Former President George W. Bush defended Sunday the tactics used by the CIA to elicit information from terrorism suspects in the aftermath of the 9/11 attacks.
“We’re fortunate to have men and women who work hard at the CIA serving on our behalf,” Mr. Bush told CNN. “These are patriots. Whatever the report says, if it diminishes their contribution to our country, it is way off base. I knew the directors, I knew the deputy directors, I knew a lot of the operators. These are good people, really good people, and we’re lucky as a nation to have them.”
Senate Democrats are planning to release a redacted 600-page summary of the 6,000-page report, which is expected to be highly critical of the CIA’s coercive interrogation program during the Bush administration.
“Think of the cartoons in Denmark and how many people died as a result. Think of the burnings of the Korans and how many people died as a result,” Mr. Rogers said. “They will use this to incite violence, and here’s the scary part about this: Secretary Kerry has engaged in this because he believes this is dangerous to what they’re trying to accomplish overseas. That tells you this is more than just differences on what happened.”
Republicans argue that the agency’s use of the tactics was stopped years ago, during the Bush administration, and that the Department of Justice has already investigated the program.

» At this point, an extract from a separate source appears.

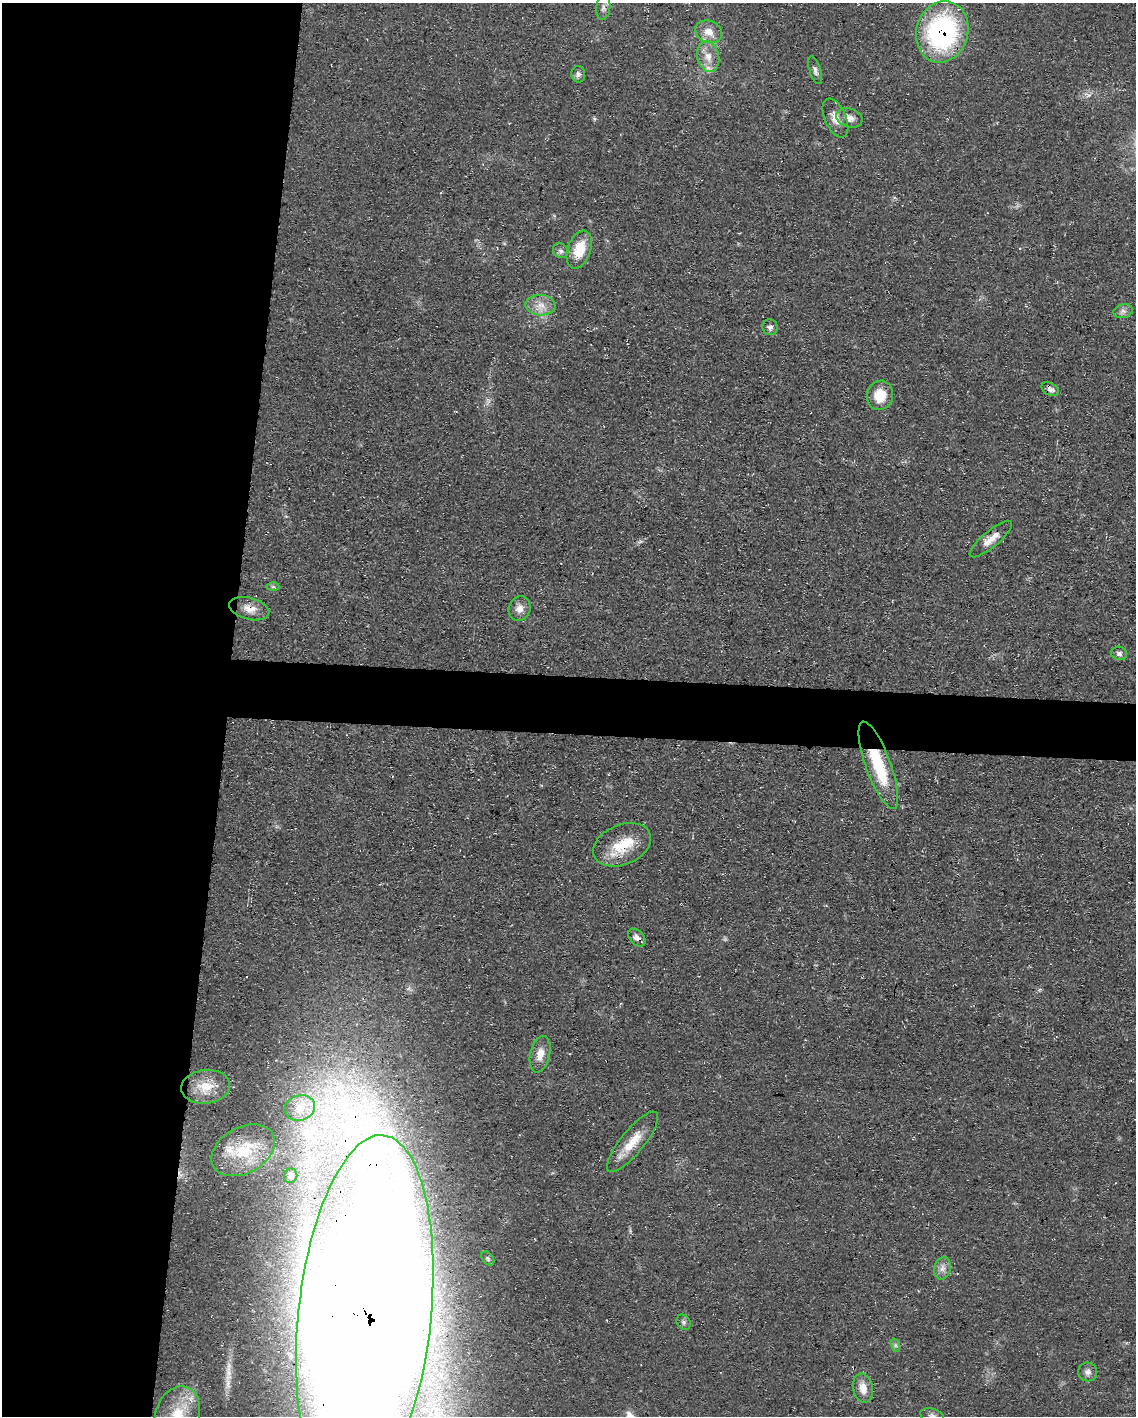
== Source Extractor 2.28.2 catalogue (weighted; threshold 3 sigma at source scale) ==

Gen. Michael Hayden, who served as CIA director under Mr. Bush from 2006 to 2009, rebutted claims that agency officials lied about the program during his tenure while acknowledging that the program’s details were “very complex.”

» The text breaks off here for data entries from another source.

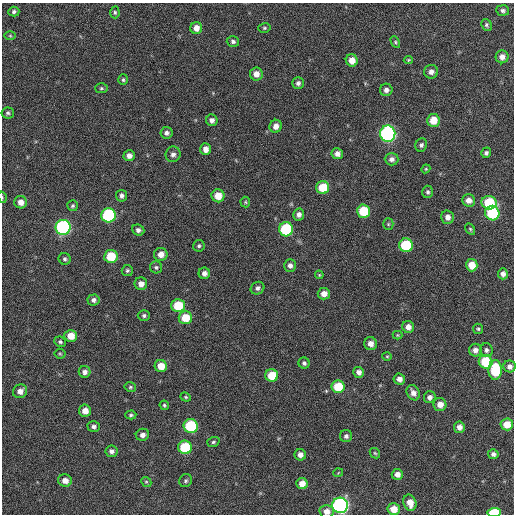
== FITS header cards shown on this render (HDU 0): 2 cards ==
NAXIS1  =                  512 / Axis length
NAXIS2  =                  512 / Axis length

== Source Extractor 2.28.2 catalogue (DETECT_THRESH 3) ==
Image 512 x 512 px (HDU 0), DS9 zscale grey, 1 PNG px = 1 image px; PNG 516 x 516 px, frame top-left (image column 1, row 512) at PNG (2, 3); each listed source drawn as its Kron ellipse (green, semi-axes under 4 px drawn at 4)
Background 370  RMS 19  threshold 56.1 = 3 sigma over >= 5 px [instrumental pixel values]
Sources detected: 123; all 123 listed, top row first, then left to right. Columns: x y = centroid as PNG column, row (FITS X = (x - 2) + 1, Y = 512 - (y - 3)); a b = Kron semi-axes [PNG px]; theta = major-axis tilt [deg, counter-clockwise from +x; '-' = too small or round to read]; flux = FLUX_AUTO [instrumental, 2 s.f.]
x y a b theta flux
503 10 6 5 - 3500
14 12 5 5 - 3000
115 12 6 4 -87 2200
487 25 6 5 - 2300
196 28 6 6 - 10000
264 28 6 5 - 2100
10 36 6 4 -1 1500
233 42 6 5 - 3300
395 42 6 4 -62 1800
502 57 6 6 - 7800
352 60 6 6 - 13000
408 60 5 4 - 1400
431 72 7 7 - 6300
256 74 6 6 - 9000
123 80 5 4 - 2200
298 83 6 5 - 3900
101 88 6 5 - 2000
386 90 6 6 - 5000
8 113 6 5 - 2700
212 120 6 5 - 5000
433 120 6 6 - 22000
276 126 6 6 - 8100
166 133 6 6 - 4300
388 134 8 7 - 290000
421 145 7 6 - 3400
205 149 6 5 - 8600
486 153 5 5 - 3000
173 154 8 7 - 5700
337 154 6 5 - 6400
129 156 5 5 - 7000
392 159 7 6 - 5100
426 169 4 4 - 1300
323 188 6 6 - 31000
428 192 6 5 - 3000
121 196 6 5 - 4100
218 196 6 6 - 18000
2 197 6 3 -73 1400
468 200 6 6 - 7700
21 202 6 6 - 9800
245 202 5 5 - 1700
489 203 7 7 - 58000
73 206 5 5 - 2100
363 211 6 6 - 47000
492 213 7 7 - 79000
299 214 6 5 - 5200
108 215 7 7 - 130000
448 217 7 6 - 6800
388 224 5 5 - 2100
63 227 7 7 - 210000
286 229 7 7 - 93000
470 229 6 4 -60 1800
138 230 6 5 - 4400
406 245 7 6 - 70000
199 246 6 5 - 2400
161 254 7 6 - 11000
111 256 6 6 - 36000
65 259 6 5 - 2500
290 265 6 6 - 4800
472 265 6 5 - 18000
156 267 6 6 - 2700
127 270 5 5 - 2400
204 273 6 5 - 5900
503 274 5 5 - 5900
319 275 4 3 - 1400
141 284 6 6 - 8900
257 288 7 6 - 4400
324 294 6 5 - 9000
93 300 6 5 - 4200
178 306 6 6 - 38000
144 316 6 5 - 3000
185 318 7 6 - 26000
408 327 6 6 - 8400
478 329 5 5 - 2200
397 335 5 4 - 1300
71 336 6 6 - 17000
60 342 6 5 - 2600
371 344 6 6 - 8600
475 350 6 6 - 6300
486 350 7 6 - 4100
60 354 5 5 - 1900
387 356 5 4 - 1400
486 362 7 6 - 51000
304 363 5 5 - 3400
161 366 6 6 - 17000
510 366 6 6 - 5800
495 370 10 6 89 58000
85 372 6 6 - 5600
359 372 5 5 - 6300
272 375 6 6 - 26000
399 379 6 5 - 6500
130 387 6 4 -13 2200
338 387 6 6 - 39000
20 391 7 6 - 7800
413 393 8 6 -60 7000
186 397 5 4 - 1800
430 397 6 5 - 4800
440 404 6 6 - 10000
164 405 5 4 - 2100
85 411 6 6 - 11000
131 415 5 4 - 2200
507 424 6 6 - 18000
191 426 7 7 - 79000
94 427 6 5 - 3800
459 427 5 5 - 7200
142 435 7 6 - 5800
346 436 6 6 - 3700
213 442 6 5 - 2200
185 447 7 6 - 58000
111 451 6 6 - 4900
375 453 6 4 -44 1700
493 454 5 5 - 4600
300 455 6 5 - 7000
338 473 5 3 - 1100
397 474 5 5 - 7400
65 481 7 6 - 9800
186 481 7 6 - 2700
146 482 5 4 - 1700
302 484 6 5 - 11000
410 503 8 6 -70 12000
340 505 8 7 - 330000
394 509 6 6 - 17000
327 511 7 6 - 9500
494 513 7 4 4 53000
At the frame edge (FLAGS 8, measured only in part): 4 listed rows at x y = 2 197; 340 505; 327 511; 494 513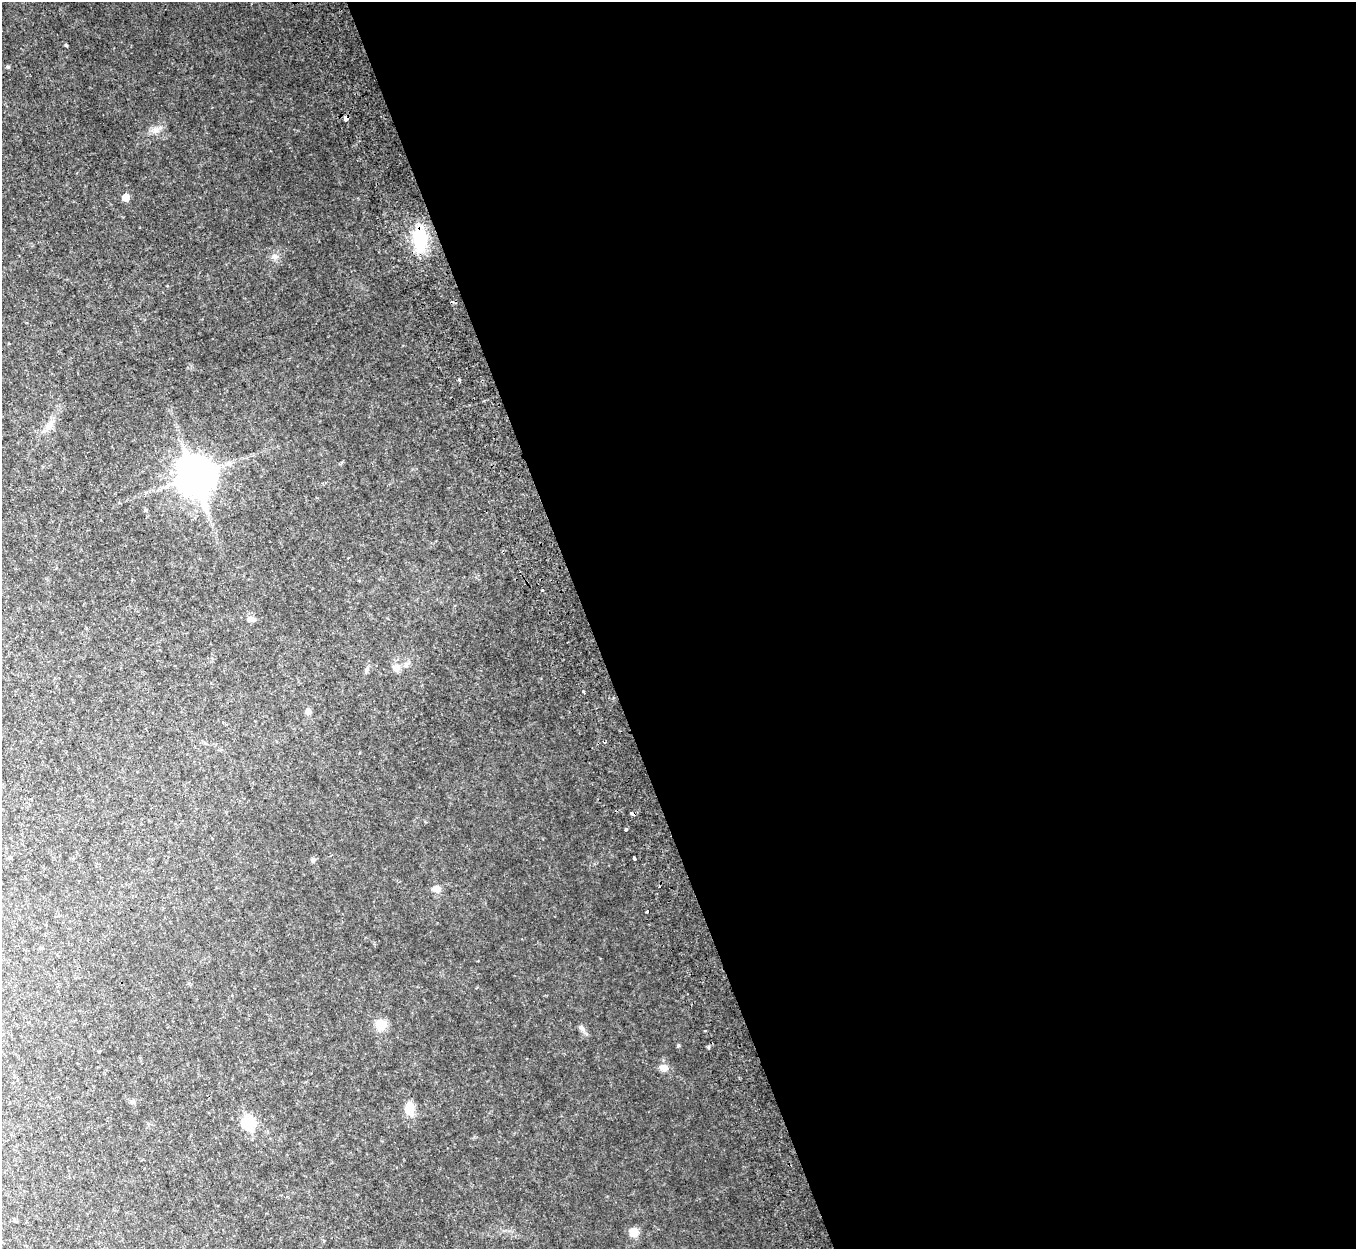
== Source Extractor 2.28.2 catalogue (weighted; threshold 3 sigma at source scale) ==
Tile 8 of 4 x 4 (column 4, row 2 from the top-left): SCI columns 4128-5481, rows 2803-4049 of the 5544 x 5478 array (HDU 1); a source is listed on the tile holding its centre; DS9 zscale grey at full resolution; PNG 1358 x 1251 px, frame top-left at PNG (2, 2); no overlay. Shown black and unused: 57% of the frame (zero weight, under 2 of 3 exposures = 4% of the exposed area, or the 3 px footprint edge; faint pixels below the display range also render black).
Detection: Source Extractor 2.28.2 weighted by HDU 2 'WHT'; one run over the whole footprint, this tile lists its part. Background 0.0525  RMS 0.0098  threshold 0.0443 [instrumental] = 3 sigma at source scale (4.5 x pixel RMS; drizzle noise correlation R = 1.50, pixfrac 1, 0.05/0.05 arcsec/px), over >= 5 px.
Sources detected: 33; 1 cosmic-ray / hot-pixel residue — not listed; the other 32 listed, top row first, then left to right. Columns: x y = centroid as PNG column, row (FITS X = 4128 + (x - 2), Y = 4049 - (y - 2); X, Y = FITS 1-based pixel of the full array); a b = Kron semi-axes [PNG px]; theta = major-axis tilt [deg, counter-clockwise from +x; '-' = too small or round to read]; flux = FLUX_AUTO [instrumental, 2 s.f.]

“To say that we relentlessly over an expanded period of time lied to everyone about a program that wasn’t doing any good — that beggars the imagination,” Mr. Hayden said on CBS’s “Face the Nation.”

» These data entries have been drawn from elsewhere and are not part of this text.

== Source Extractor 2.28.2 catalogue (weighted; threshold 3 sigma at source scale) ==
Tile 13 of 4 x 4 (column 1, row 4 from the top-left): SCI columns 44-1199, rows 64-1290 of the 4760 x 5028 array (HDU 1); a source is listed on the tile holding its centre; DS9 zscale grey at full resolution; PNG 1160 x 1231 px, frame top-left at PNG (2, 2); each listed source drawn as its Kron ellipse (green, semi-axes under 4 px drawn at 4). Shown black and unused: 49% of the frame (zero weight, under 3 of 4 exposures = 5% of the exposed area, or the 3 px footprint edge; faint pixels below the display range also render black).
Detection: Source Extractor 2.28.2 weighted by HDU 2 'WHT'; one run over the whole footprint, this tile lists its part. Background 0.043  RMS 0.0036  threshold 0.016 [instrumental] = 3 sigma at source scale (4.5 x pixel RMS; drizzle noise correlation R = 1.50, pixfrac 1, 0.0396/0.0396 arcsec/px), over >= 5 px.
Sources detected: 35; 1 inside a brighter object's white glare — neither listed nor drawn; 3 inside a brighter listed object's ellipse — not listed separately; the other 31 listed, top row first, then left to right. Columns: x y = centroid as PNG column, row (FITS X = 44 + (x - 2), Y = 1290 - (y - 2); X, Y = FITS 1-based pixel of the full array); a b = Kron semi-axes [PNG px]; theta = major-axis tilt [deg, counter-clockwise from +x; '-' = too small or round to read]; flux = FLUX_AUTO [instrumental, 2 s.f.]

He said that waterboarding, perhaps the most controversial interrogation technique, was taken “off the table” after he took the lead at the agency.
“Actually, it was long gone before he [Mr. Obama] became president, and the last person waterboarded, of a total of three, was in March 2003,” Mr. Hayden said.
At the same time, Mr. Hayden said he did not eliminate the coercive interrogation program because it had “proven its worth,” contrary to the claims of Democrats, who say the tactics failed to produce results.
He said he worried about the impact of the report on U.S. relations with its allies and CIA morale, saying that the “workforce will feel as if it has been tried and convicted in absentia, since the Senate Democrats and their staff didn’t talk to anyone actively involved in the program.”
Mr. Wyden said that Americans “will be profoundly disturbed and angered when they read it. But it’s important to get the facts out even if they make people uncomfortable, because that’s the only way to prevent the mistakes of the past from being repeated.”
The investigation was approved by Democrats on the Senate Intelligence Committee with no Republican votes.
“What good will come of this report?” said Mr. Rogers. “There’s been a Department of Justice investigation, it was stopped under the Bush administration, there has been congressional action to stop this activity, President Obama put an executive order saying he wouldn’t continue any of that activity, not that it was going on, it had since been stopped.”